> Texto de origem:
A proposta de reduzir a tributação sobre a empresa e resgatar a taxação de dividendos (lucro distribuído a acionistas) não é consensual.

Segundo disse o presidente Jair Bolsonaro (PSL) em sua conta no Twitter, no sábado (30), a mudança já está sendo analisada pelo governo.

Para alguns economistas, a proposta pode melhorar a eficiência do sistema tributário e torná-lo menos injusto, mitigando a má distribuição de renda no Brasil.

Outros, porém, avaliam que a mudança elevaria a sonegação e estrangularia regimes especiais como o Simples.

No Brasil, o lucro é tributado apenas quando é gerado. As empresas pagam uma alíquota total de 34% sobre ele, e o restante, se for distribuído na forma de dividendos, é isento.

Em outros países, a tributação é dividida: as empresas recolhem parte do imposto e a outra parte quem recolhe é o indivíduo ao receber o lucro na forma de dividendos.

Nos últimos anos, alguns governos baixaram a alíquota recolhida por empresas para criar mais competitividade.

Em seu comentário, Bolsonaro destacou que a mudança buscaria seguir passos como os de Donald Trump, presidente dos Estados Unidos.

Para Everardo Maciel, ex-secretário da Receita Federal, os Estados Unidos têm uma das piores legislações de imposto de renda do mundo.

“O governo está querendo trazer algo atrasado, ruim. Complexo de vira-lata é algo que não tem cura”, diz.

Para Maciel, tributar apenas a empresa é mais simples e previne sonegação, pois o imposto é recolhido na fonte.

Um dos fenômenos de sonegação mais conhecidos do mundo, diz ele, se chama distribuição disfarçada de lucros  —quando, por exemplo, se compra um carro em nome da empresa para, nos países em que a tributação sobre a empresa é menor, pagar menos impostos.

“Vai precisar ter um fiscal dentro da empresa para saber se o carro é para a empresa ou para o uso pessoal?”, diz Maciel.

Outro ponto, argumenta Gustavo Brigagão do escritório Brigagão, Duque Estrada Advogados, é que ao se passar a tributar dividendos, o acionista será induzido a deixar o dinheiro na empresa, mesmo que o negócio seja ruim, o que pode não ser a melhor solução do ponto de vista econômico.

“Com a manutenção da isenção na distribuição, os acionistas passam a ter maior discricionariedade e disponibilidade de recursos para fazer reinvestimentos ou investimentos em novos negócios. Há maior circulação de riquezas na econômica, com todas as vantagens daí decorrentes”, diz ele.

Para Bernard Appy, diretor do CCiF (Centro de Cidadania Fiscal), a medida em estudo, de forma geral, aproxima o Brasil do padrão internacional e pode ter um efeito distributivo importante.

> Objetivo A:
Informe quantas linhas das entradas contêm a palavra "treble". Responda apenas com o número.

> Entradas exibidas:
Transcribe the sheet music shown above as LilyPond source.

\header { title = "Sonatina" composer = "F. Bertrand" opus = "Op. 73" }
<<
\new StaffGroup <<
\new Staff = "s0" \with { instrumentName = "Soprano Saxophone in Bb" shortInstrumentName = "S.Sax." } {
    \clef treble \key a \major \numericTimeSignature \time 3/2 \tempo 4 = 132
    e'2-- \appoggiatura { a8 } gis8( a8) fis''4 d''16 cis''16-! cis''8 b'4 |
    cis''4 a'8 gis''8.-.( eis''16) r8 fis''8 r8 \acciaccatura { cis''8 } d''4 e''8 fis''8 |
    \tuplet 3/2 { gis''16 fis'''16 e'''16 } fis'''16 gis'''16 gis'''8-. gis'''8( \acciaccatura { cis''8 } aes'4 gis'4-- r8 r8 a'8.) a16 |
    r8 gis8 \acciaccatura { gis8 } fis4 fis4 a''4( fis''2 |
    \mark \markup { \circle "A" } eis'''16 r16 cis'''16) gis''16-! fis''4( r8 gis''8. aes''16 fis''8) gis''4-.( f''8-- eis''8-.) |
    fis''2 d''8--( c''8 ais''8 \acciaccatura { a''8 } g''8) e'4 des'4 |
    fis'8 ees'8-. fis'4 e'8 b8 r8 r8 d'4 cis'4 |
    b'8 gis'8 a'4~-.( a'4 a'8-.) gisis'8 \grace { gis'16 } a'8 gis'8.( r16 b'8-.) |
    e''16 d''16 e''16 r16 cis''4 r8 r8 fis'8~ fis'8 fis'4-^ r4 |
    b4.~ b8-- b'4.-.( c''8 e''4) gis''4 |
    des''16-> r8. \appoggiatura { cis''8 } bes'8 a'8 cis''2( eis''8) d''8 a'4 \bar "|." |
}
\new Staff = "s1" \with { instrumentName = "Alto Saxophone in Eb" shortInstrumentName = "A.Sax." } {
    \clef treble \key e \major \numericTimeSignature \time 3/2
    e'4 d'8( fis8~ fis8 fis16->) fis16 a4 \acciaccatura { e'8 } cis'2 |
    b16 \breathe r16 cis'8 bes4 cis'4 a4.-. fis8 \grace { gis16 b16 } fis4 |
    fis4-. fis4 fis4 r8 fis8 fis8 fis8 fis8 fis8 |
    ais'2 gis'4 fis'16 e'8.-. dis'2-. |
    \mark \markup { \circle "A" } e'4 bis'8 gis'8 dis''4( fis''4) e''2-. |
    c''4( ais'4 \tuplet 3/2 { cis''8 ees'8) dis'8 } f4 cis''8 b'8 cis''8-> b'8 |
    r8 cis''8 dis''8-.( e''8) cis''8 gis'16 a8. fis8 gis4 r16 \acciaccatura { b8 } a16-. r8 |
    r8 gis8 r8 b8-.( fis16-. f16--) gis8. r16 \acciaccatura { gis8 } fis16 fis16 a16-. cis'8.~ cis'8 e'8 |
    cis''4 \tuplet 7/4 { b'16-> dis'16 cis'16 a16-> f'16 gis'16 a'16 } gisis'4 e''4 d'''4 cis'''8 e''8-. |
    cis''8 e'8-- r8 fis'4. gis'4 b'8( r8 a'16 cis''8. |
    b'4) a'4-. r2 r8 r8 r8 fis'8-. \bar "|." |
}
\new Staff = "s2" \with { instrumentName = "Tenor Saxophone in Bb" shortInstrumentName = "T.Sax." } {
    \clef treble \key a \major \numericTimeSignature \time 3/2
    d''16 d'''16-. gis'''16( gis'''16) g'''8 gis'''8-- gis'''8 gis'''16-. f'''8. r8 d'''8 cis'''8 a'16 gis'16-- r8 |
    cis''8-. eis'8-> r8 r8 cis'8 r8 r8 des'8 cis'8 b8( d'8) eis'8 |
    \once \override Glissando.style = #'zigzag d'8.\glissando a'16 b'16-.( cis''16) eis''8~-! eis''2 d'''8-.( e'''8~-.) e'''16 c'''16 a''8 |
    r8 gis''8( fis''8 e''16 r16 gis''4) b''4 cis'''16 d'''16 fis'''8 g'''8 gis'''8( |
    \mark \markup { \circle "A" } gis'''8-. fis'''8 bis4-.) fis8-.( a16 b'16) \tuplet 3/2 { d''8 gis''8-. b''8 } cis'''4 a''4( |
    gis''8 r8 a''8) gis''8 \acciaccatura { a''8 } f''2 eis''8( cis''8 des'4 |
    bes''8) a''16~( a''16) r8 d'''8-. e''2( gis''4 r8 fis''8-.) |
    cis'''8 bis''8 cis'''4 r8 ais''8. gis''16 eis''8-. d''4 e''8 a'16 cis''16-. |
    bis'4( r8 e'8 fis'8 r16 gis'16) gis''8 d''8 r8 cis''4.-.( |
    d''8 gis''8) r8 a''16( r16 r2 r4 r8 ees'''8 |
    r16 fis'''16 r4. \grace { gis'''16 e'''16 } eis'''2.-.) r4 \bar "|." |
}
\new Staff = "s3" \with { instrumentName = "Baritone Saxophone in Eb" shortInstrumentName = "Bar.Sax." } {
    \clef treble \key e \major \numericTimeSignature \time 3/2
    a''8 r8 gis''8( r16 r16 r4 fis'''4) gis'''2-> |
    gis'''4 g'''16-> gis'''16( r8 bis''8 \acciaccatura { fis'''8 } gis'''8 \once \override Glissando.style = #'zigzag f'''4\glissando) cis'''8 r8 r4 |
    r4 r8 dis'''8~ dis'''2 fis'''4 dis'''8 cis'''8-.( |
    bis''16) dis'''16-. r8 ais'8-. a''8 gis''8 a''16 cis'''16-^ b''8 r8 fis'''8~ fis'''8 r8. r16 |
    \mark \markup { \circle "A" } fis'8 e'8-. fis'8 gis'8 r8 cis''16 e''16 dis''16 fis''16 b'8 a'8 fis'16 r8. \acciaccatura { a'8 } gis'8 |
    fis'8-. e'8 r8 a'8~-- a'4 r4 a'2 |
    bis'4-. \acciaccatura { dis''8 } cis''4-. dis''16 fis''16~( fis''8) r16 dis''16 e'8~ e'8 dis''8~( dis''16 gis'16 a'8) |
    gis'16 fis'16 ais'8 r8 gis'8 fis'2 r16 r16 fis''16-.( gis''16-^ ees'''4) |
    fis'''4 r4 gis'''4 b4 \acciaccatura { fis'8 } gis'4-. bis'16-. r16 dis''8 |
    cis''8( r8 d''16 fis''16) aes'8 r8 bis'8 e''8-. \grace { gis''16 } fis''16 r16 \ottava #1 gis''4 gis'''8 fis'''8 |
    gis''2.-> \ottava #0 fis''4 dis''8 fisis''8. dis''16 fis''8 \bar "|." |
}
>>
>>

> Objetivo B:
Extraia do texto sobre tributação de dividendos o trecho que vai de "Para alguns economistas, a" até "como o Simples.", inclusive, sem alterar nada.

> Resposta correta A:
4

> Resposta correta B:
Para alguns economistas, a proposta pode melhorar a eficiência do sistema tributário e torná-lo menos injusto, mitigando a má distribuição de renda no Brasil.

Outros, porém, avaliam que a mudança elevaria a sonegação e estrangularia regimes especiais como o Simples.